Als ich wieder halb bei mir bin, erklärt mir der Anästhesist, was passiert ist. „Sie hatten eine Lokalanästhetika-Intoxikation.“ Das bedeutet, dass das Betäubungsmittel in Gefäße gelangt ist, wo es nicht hingehört, und dadurch Kreislaufprobleme sowie den typischen metallischen Geschmack verursacht hat. „Hat das jetzt irgendwelche Folgen?“ frage ich. „Nein, wir müssen Sie nur 2 Stunden im Aufwachraum beobachten“, antwortet er beruhigend.

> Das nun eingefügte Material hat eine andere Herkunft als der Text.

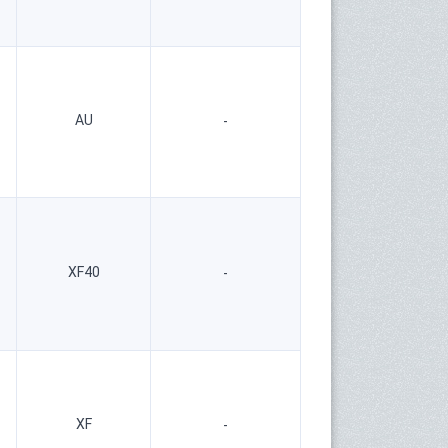
AU
-
XF40
-
XF
-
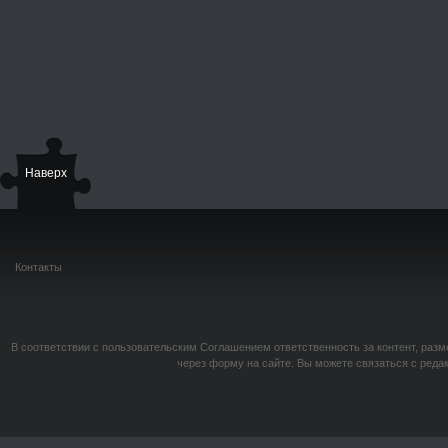
Наверх
Контакты
В соответствии с пользовательским Соглашением ответственность за контент, разм
через форму на сайте. Вы можете связаться с реда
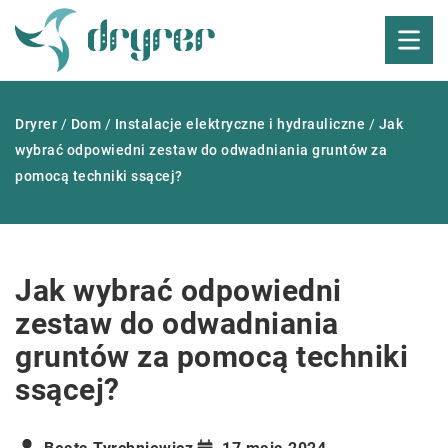
Dryrer
/
Dom
/
Instalacje elektryczne i hydrauliczne
/
Jak
wybrać odpowiedni zestaw do odwadniania gruntów za
pomocą techniki ssącej?
Jak wybrać odpowiedni
zestaw do odwadniania
gruntów za pomocą techniki
ssącej?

Ich werde also in den Aufwachraum geschoben und döse dort erst mal vor mich hin. Alles fühlt sich so irreal und anders an als bei der ersten Geburt. Ich liege hier mit unzähligen Kabeln, und das Baby ist nicht bei mir. Aber das ist in Ordnung – so, wie ich mich gerade fühle, ist es bei meinem Mann sowieso besser aufgehoben. Nach und nach komme ich wieder zu mir. Die Übelkeit verschwindet, und ich beginne, meine Beine wieder zu spüren. Noch so etwas, das mich im OP leicht panisch gemacht hat: das Gefühl, die Beine sind da, aber ich kann sie nicht bewegen. Immer wieder hatte ich den Impuls, mein linkes Bein zu bewegen, und es ging einfach nicht. Eingesperrt im eigenen Körper.
Wird es ein Schreibaby?
Jetzt kehrt alles zurück, ich kann meine Beine wieder fühlen und chille noch etwas vor mich hin. Ich erinnere mich daran, dass unser Baby im OP durchgehend geschrien hat und alle Anwesenden überrascht waren, dass es einfach nicht aufgehört hat zu weinen. Ich frage mich, ob ich jetzt ein Schreibaby habe. Das wäre die Krönung nach meinem ersten „High-Need-Baby“.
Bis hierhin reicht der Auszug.